Estimating Population Variance and Standard Deviation

The sample variance (s²) and sample standard deviation (s) are used as point estimates for the population variance (σ²) and standard deviation (σ).

Sample Variance: $s^2 = \frac{\sum (x_i - \bar{x})^2}{n-1}$
Confidence Interval for Variance: $\left( \frac{(n-1)s^2}{\chi^2_{\alpha/2}}, \frac{(n-1)s^2}{\chi^2_{1-\alpha/2}} \right)$, where $\chi^2$ is the chi-square critical value.
Example: For $n = 10$, $s^2 = 1.5$, $\chi^2_{0.025,9} = 19.02$, $\chi^2_{0.975,9} = 2.7$:
- 95% CI: $\left( \frac{9 \times 1.5}{19.02}, \frac{9 \times 1.5}{2.7} \right) = (0.71, 5.0)$

Simulation of Confidence Intervals

Simulations can illustrate the behavior of confidence intervals over repeated samples. For example, generating 1,000 confidence intervals for a mean or proportion shows that approximately 95% of intervals contain the true parameter when using a 95% confidence level.

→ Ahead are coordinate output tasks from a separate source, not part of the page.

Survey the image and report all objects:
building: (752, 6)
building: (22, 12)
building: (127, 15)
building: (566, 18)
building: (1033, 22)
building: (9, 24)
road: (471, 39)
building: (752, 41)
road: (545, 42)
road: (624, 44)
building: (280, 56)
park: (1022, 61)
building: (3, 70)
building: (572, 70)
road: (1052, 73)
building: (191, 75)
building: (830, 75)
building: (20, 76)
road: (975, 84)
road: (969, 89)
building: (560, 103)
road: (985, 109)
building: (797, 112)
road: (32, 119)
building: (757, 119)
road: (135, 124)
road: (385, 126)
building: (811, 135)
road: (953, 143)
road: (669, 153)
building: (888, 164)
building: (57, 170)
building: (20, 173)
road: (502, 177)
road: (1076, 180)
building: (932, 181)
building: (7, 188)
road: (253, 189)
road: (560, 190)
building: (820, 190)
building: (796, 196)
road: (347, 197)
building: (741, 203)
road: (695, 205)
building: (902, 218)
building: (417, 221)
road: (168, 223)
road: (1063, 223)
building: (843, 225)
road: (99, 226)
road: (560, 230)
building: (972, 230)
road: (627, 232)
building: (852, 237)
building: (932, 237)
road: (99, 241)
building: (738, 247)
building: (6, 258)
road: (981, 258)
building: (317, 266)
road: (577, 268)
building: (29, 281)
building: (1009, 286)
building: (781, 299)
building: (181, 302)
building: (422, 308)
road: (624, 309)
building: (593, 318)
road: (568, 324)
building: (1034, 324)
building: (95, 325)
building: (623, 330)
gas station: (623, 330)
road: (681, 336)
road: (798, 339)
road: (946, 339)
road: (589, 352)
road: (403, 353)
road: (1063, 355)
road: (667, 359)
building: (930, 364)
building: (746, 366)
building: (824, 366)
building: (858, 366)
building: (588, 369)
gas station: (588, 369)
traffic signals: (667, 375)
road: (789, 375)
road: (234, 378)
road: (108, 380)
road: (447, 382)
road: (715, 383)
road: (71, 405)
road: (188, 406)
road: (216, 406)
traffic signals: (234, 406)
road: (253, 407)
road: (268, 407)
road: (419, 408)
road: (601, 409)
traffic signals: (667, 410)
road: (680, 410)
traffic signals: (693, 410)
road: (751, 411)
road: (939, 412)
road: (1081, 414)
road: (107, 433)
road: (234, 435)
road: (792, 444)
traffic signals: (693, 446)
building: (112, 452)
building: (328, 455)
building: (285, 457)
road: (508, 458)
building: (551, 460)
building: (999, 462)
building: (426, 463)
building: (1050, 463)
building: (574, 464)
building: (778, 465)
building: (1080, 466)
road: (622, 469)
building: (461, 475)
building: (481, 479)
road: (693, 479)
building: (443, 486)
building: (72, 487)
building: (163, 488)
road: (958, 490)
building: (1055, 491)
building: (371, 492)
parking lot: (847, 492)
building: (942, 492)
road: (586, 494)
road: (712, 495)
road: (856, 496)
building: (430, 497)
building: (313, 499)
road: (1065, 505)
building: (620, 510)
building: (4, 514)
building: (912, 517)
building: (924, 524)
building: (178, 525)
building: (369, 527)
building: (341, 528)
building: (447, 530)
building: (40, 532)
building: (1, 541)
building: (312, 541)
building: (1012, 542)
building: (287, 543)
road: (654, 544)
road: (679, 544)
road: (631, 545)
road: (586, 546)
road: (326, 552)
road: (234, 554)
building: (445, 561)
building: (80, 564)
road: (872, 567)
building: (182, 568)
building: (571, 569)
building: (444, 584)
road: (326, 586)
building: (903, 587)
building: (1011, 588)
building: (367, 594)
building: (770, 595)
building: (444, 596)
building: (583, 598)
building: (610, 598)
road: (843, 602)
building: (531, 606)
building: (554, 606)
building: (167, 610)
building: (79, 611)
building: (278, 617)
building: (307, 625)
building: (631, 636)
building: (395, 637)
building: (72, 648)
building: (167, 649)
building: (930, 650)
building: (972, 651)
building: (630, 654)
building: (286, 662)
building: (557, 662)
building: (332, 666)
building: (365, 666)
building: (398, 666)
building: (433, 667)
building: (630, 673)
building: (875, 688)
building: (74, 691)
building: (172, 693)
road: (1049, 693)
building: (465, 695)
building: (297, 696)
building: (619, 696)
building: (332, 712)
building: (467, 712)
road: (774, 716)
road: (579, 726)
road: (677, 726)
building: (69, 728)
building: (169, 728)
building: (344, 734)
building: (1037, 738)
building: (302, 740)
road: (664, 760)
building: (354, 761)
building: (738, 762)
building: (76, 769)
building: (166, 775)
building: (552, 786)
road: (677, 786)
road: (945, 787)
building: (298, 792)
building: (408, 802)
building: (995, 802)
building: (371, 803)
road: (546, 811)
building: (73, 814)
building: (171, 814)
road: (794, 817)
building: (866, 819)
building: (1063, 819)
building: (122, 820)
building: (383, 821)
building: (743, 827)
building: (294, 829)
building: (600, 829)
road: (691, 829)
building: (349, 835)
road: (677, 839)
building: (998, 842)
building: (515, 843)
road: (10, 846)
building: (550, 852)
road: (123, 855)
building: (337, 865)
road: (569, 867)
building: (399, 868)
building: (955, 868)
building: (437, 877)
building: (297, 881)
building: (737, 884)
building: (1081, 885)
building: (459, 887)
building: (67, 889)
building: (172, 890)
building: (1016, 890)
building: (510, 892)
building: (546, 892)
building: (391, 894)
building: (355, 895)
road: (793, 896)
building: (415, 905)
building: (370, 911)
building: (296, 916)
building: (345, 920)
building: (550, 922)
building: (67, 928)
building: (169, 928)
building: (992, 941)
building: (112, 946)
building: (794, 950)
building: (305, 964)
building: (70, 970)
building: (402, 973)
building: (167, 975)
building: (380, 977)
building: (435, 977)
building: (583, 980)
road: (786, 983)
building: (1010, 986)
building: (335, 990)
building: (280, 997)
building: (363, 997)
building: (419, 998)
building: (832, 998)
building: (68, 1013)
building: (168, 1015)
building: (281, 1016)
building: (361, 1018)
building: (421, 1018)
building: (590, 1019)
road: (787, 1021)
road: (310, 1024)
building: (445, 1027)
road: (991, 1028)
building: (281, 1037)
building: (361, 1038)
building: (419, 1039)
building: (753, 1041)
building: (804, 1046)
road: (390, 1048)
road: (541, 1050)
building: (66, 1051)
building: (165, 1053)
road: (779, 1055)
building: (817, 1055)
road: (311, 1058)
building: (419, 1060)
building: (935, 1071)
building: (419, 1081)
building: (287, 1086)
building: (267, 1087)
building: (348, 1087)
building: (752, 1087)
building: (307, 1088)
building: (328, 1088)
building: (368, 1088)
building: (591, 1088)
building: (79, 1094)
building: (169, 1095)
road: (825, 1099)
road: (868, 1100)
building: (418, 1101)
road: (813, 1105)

Application: Used to visualize the reliability of interval estimates.
Interpretation: Not every interval will contain the true parameter, but the proportion matches the confidence level.

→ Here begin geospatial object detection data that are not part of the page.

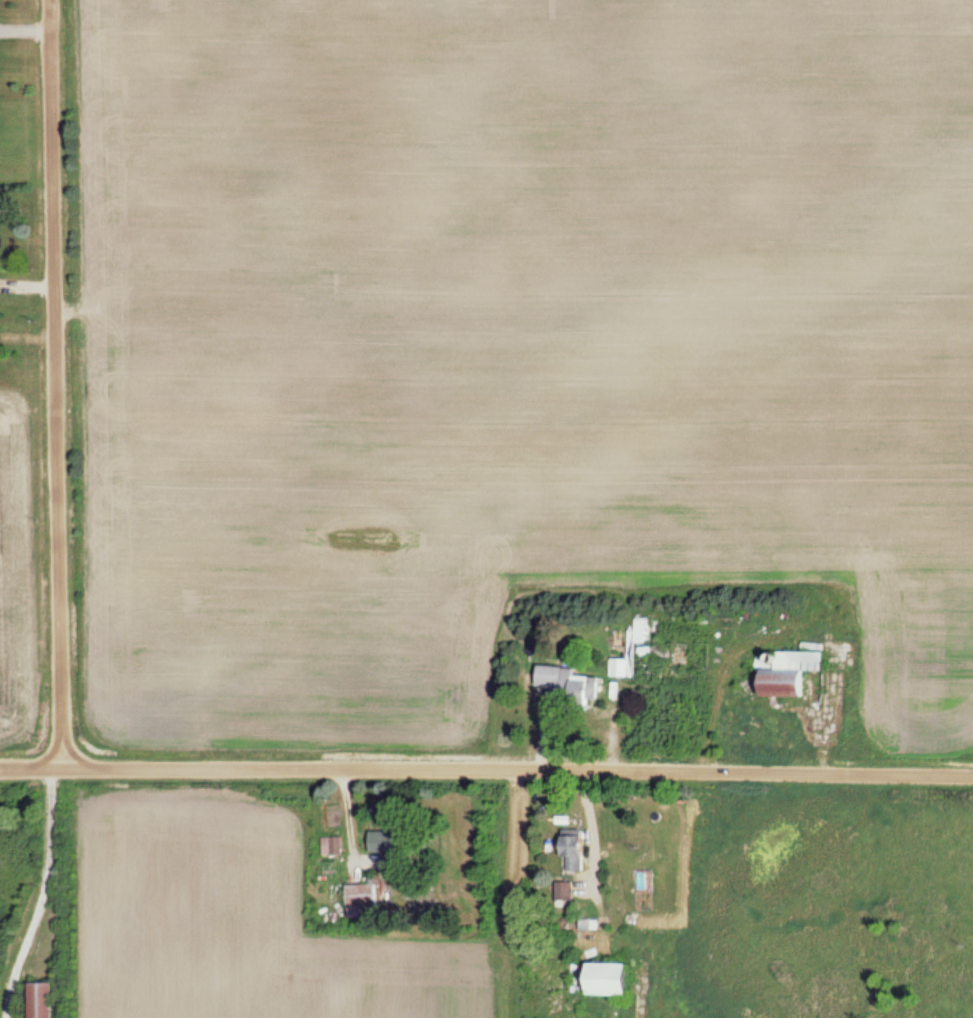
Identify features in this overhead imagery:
road: (58, 384)
building: (620, 668)
building: (782, 672)
building: (565, 686)
road: (486, 764)
building: (388, 842)
building: (331, 846)
building: (571, 851)
building: (563, 891)
building: (360, 900)
building: (597, 979)
building: (38, 999)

Summary Table: Confidence Interval Formulas

Parameter	Point Estimate	Confidence Interval Formula	Distribution
Proportion (p)	$\hat{p}$	$\hat{p} \pm z_{\alpha/2} \sqrt{\frac{\hat{p}\hat{q}}{n}}$	Normal
Mean (μ), σ known	$\bar{x}$	$\bar{x} \pm z_{\alpha/2} \frac{\sigma}{\sqrt{n}}$	Normal
Mean (μ), σ unknown	$\bar{x}$	$\bar{x} \pm t_{\alpha/2, df} \frac{s}{\sqrt{n}}$	t-distribution
Variance (σ²)	$s^2$	$\left( \frac{(n-1)s^2}{\chi^2_{\alpha/2}}, \frac{(n-1)s^2}{\chi^2_{1-\alpha/2}} \right)$	Chi-square

Key Terms and Concepts

Critical Value: The value that separates the rejection region from the non-rejection region in hypothesis testing or confidence interval estimation.
Margin of Error: The maximum likely difference between the sample estimate and the true population parameter.
Confidence Level: The probability that the interval estimate contains the population parameter (commonly 90%, 95%, or 99%).
Degrees of Freedom: Number of independent values in a calculation, typically $n-1$ for a sample mean.

Examples and Applications

Medical Studies: Estimating the proportion of patients with adverse reactions to a drug.
Social Science: Determining if events (e.g., holidays) affect mortality rates using confidence intervals.
Quality Control: Estimating mean and variance of product measurements.

Additional info:

Simulations using software (e.g., StatCrunch) help visualize confidence intervals and their coverage probability.
When the sample size is large, the normal approximation is more accurate for proportions and means.